Our cities and towns are vulnerable to terror attacks of the scale that we have seen over the last week. Yet, it is common for CCTV cameras to malfunction in public places, people walk around metal detector gates in gay abandon, cops stationed to view X-ray machines at airports have often been seen checking their cell phones instead of the monitors, fences are breached by those who find it tiresome to go through security checks. It is almost fatalistic, the way we go about our lives hoping that the government has our backs.

It’s as if Mumbai has not taught us anything. The 26/11 strikes have become the go-to manual for terror organisations for high-impact, low-cost operations. France strikes of 13/11 were almost a copycat act.

But in India, nobody wants to talk of terrorism or security anymore. It’s tiresome. The massive plans drawn up by several ministries and security experts post 26/11 have got lost in the corridors of power, cabinet reshuffles of the UPA-II and finally, the change in government. Reporters also stopped chasing the story of the massive revamp of security that was supposed to happen — NATGRID (National Intelligence Grid) and all. It will all come up again when the — God forbid — next big strike happens.

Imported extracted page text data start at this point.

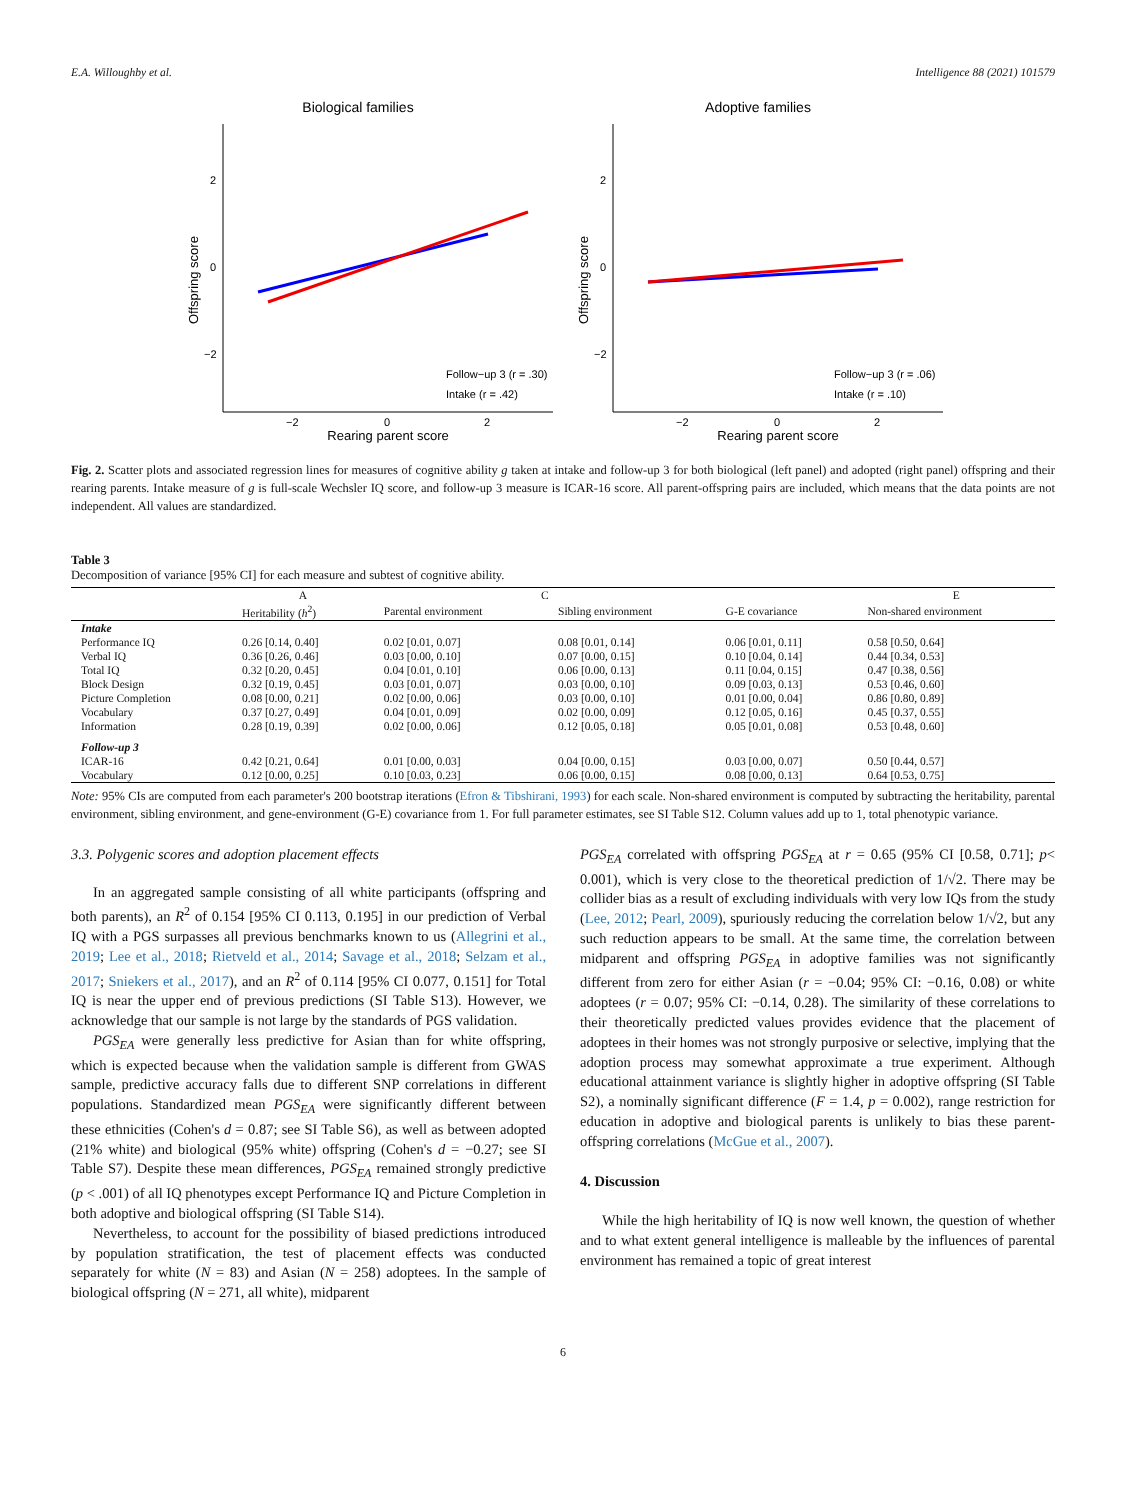E.A. Willoughby et al. Intelligence 88 (2021) 101579
Biological families
Offspring score
Rearing parent score
Follow−up 3 (r = .30)
Intake (r = .42)
2
0
−2
−2
0
2
Adoptive families
Offspring score
Rearing parent score
Follow−up 3 (r = .06)
Intake (r = .10)
2
0
−2
−2
0
2
Fig. 2. Scatter plots and associated regression lines for measures of cognitive ability g taken at intake and follow-up 3 for both biological (left panel) and adopted (right panel) offspring and their rearing parents. Intake measure of g is full-scale Wechsler IQ score, and follow-up 3 measure is ICAR-16 score. All parent-offspring pairs are included, which means that the data points are not independent. All values are standardized.
Table 3
Decomposition of variance [95% CI] for each measure and subtest of cognitive ability.
| | A | C | | | E |
| --- | --- | --- | --- | --- | --- |
| | Heritability ( h<sup>2</sup>) | Parental environment | Sibling environment | G-E covariance | Non-shared environment |
| Intake | | | | | |
| Performance IQ | 0.26 [0.14, 0.40] | 0.02 [0.01, 0.07] | 0.08 [0.01, 0.14] | 0.06 [0.01, 0.11] | 0.58 [0.50, 0.64] |
| Verbal IQ | 0.36 [0.26, 0.46] | 0.03 [0.00, 0.10] | 0.07 [0.00, 0.15] | 0.10 [0.04, 0.14] | 0.44 [0.34, 0.53] |
| Total IQ | 0.32 [0.20, 0.45] | 0.04 [0.01, 0.10] | 0.06 [0.00, 0.13] | 0.11 [0.04, 0.15] | 0.47 [0.38, 0.56] |
| Block Design | 0.32 [0.19, 0.45] | 0.03 [0.01, 0.07] | 0.03 [0.00, 0.10] | 0.09 [0.03, 0.13] | 0.53 [0.46, 0.60] |
| Picture Completion | 0.08 [0.00, 0.21] | 0.02 [0.00, 0.06] | 0.03 [0.00, 0.10] | 0.01 [0.00, 0.04] | 0.86 [0.80, 0.89] |
| Vocabulary | 0.37 [0.27, 0.49] | 0.04 [0.01, 0.09] | 0.02 [0.00, 0.09] | 0.12 [0.05, 0.16] | 0.45 [0.37, 0.55] |
| Information | 0.28 [0.19, 0.39] | 0.02 [0.00, 0.06] | 0.12 [0.05, 0.18] | 0.05 [0.01, 0.08] | 0.53 [0.48, 0.60] |
| Follow-up 3 | | | | | |
| ICAR-16 | 0.42 [0.21, 0.64] | 0.01 [0.00, 0.03] | 0.04 [0.00, 0.15] | 0.03 [0.00, 0.07] | 0.50 [0.44, 0.57] |
| Vocabulary | 0.12 [0.00, 0.25] | 0.10 [0.03, 0.23] | 0.06 [0.00, 0.15] | 0.08 [0.00, 0.13] | 0.64 [0.53, 0.75] |
Note: 95% CIs are computed from each parameter's 200 bootstrap iterations (Efron & Tibshirani, 1993) for each scale. Non-shared environment is computed by subtracting the heritability, parental environment, sibling environment, and gene-environment (G-E) covariance from 1. For full parameter estimates, see SI Table S12. Column values add up to 1, total phenotypic variance.
3.3. Polygenic scores and adoption placement effects
In an aggregated sample consisting of all white participants (offspring and both parents), an R<sup>2</sup> of 0.154 [95% CI 0.113, 0.195] in our prediction of Verbal IQ with a PGS surpasses all previous benchmarks known to us (Allegrini et al., 2019; Lee et al., 2018; Rietveld et al., 2014; Savage et al., 2018; Selzam et al., 2017; Sniekers et al., 2017), and an R<sup>2</sup> of 0.114 [95% CI 0.077, 0.151] for Total IQ is near the upper end of previous predictions (SI Table S13). However, we acknowledge that our sample is not large by the standards of PGS validation.
PGS<sub>EA</sub> were generally less predictive for Asian than for white offspring, which is expected because when the validation sample is different from GWAS sample, predictive accuracy falls due to different SNP correlations in different populations. Standardized mean PGS<sub>EA</sub> were significantly different between these ethnicities (Cohen's d = 0.87; see SI Table S6), as well as between adopted (21% white) and biological (95% white) offspring (Cohen's d = −0.27; see SI Table S7). Despite these mean differences, PGS<sub>EA</sub> remained strongly predictive (p < .001) of all IQ phenotypes except Performance IQ and Picture Completion in both adoptive and biological offspring (SI Table S14).
Nevertheless, to account for the possibility of biased predictions introduced by population stratification, the test of placement effects was conducted separately for white (N = 83) and Asian (N = 258) adoptees. In the sample of biological offspring (N = 271, all white), midparent
PGS<sub>EA</sub> correlated with offspring PGS<sub>EA</sub> at r = 0.65 (95% CI [0.58, 0.71]; p< 0.001), which is very close to the theoretical prediction of 1/√2. There may be collider bias as a result of excluding individuals with very low IQs from the study (Lee, 2012; Pearl, 2009), spuriously reducing the correlation below 1/√2, but any such reduction appears to be small. At the same time, the correlation between midparent and offspring PGS<sub>EA</sub> in adoptive families was not significantly different from zero for either Asian (r = −0.04; 95% CI: −0.16, 0.08) or white adoptees (r = 0.07; 95% CI: −0.14, 0.28). The similarity of these correlations to their theoretically predicted values provides evidence that the placement of adoptees in their homes was not strongly purposive or selective, implying that the adoption process may somewhat approximate a true experiment. Although educational attainment variance is slightly higher in adoptive offspring (SI Table S2), a nominally significant difference (F = 1.4, p = 0.002), range restriction for education in adoptive and biological parents is unlikely to bias these parent-offspring correlations (McGue et al., 2007).
4. Discussion
While the high heritability of IQ is now well known, the question of whether and to what extent general intelligence is malleable by the influences of parental environment has remained a topic of great interest
6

Better to talk about ‘award wapasi’ or ‘rising intolerance’. It’s a single-agenda-driven debate in the media. If it’s one topic that catches the imagination, then every channel, newspaper and news website obsesses only about that. So much so that, when a reporter asked Prime Minister Modi a question on anti-terror cooperation with the UK, some in the Indian media sniggered that he should instead have continued in the same vein as the BBC and Guardian reporters and put the PM on the mat on ‘Intolerant India’ and ‘Gujarat 2002’. The irony is that what was dismissed as inconsequential, was so on the ball barely a few hours later. The Paris attacks happened and Prime Minister Modi’s remarks on terrorism were played out as pertinent and timely.

It has been a deadly week. On Thursday night, one of the most ghastly terror attacks in Beirut in years left 43 people dead and 250 injured in a double suicide bombing. On Friday, an ISIS militant blew himself up at a funeral in Baghdad, killing 18 and wounding 41. And then the Paris terror strikes, resulting in the death of 120 in six attacks. France has moved to seal its borders in an unprecedented move since the EU open-border policy of 1995, wherein 26 countries abolished checks at internal borders allowing passport-free movement among countries.

That arrangement is now coming under stress with counter-terror experts demanding restrictions on the entry of foreigners. European countries are already talking of an undeclared ‘secret war’, which involves undercover cops, former military personnel and retired intel operators finding jihadi groups, on or offline, who could be potential terrorists.

With the ISIS spreading its footprints in all corners of the globe, it is time for extraordinary steps to prevent horror attacks similar to the one in Paris. And no country wants to be seen wanting in taking such measures. Eyes now on the Modi government to see what steps it takes to keep India safe.